Vascular Biogencis Ltd. (VBL) has announced it is ending a rGBM brain tumour drug trial after it failed to meet its primary endpoint.
The Phase III GLOBE study was designed to evaluate drug candidate VB-111 in combination with bevacizumab, marketed by Roche as Avastin, compared to a bevacizumab control arm.
The study involved patients with recurrent glioblastoma (rGBM) that has recurred following treatment with standard chemotherapy and radiation. Patients were given VB-111 every two months in combination with bevacizumab dosed every two weeks. The efficacy of this treatment in targeting brain tumours was compared with a bevacizumab monotherapy.
The study did not meet its pre-specified primary endpoint of overall survival. The results of the study showed that the combination therapy did not perform better than the monotherapy.
Shares in the Tel Aviv-based company fell by more than 60% following the announcement.
CEO of VBL Dror Harats said: “We are disappointed that our encouraging Phase II data were not replicated in the GLOBE Phase III study, and once we receive the full and final data we will be analysing them carefully to better understand the outcome of the study. We are grateful to the trial investigators, site personnel, patients and caregivers who participated in GLOBE. We believe that VB-111 may still hold promise for other indications we currently or may study in the future.”
GBM is the most common and most aggressive form of primary brain tumour. It is estimated there were approximately 12,000-13,000 new cases diagnosed in the US in 2017.

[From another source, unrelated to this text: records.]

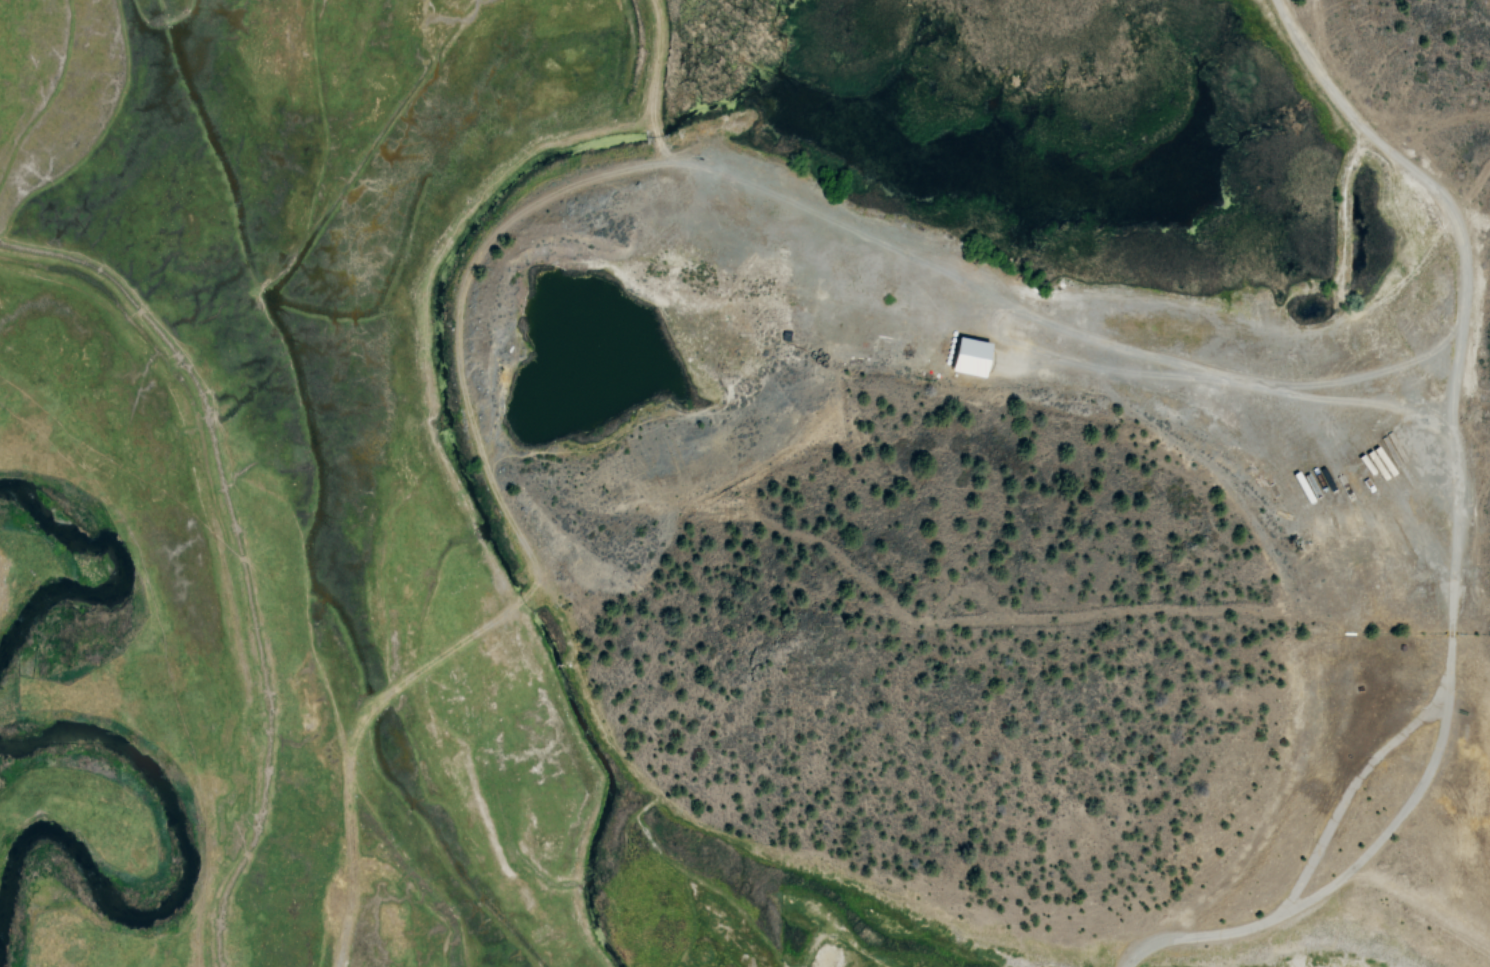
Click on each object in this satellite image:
road: (459, 263)
building: (973, 358)
road: (1454, 540)
river: (107, 584)
road: (383, 692)
road: (1277, 783)
river: (163, 899)

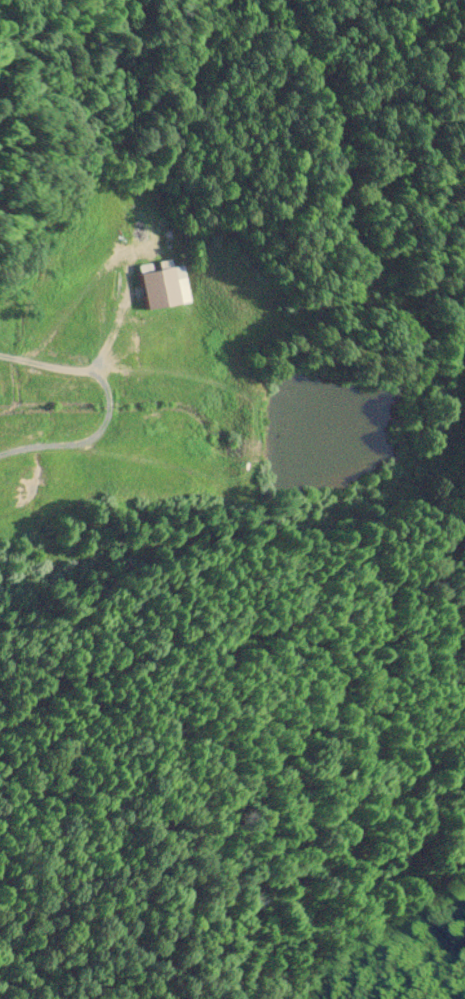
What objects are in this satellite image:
road: (299, 223)
building: (157, 289)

VB-111 is a biologic agent that uses a dual mechanism to target solid tumours. The drug had promising results in Phase II trials as it successfully demonstrated proof-of-concept and survival benefit in rGBM, thyroid cancer and ovarian cancer. It had also received orphan drug designation in the US and Europe and was granted Fast Track designation by the US Food and Drugs Administration (FDA) for the prolongation of survival in patients with rGBM.
The drug showed promise in earlier trials as a treatment for rGBM, which has proven to be a particularly challenging cancer to develop new treatments for, and received a significant amount of interest. In January 2017, the company received a $2.5m grant from the Israel Innovation Authority to support continued clinical development of VB-111. In February of this year, VBL signed a commercialisation agreement in Japan with NanoCarrier for the drug in a deal worth around $100m.
Although the failure of its most advanced clinical program is a setback for VBL, the drug may still receive approval for other indications. It is currently undergoing Phase III testing in ovarian cancer.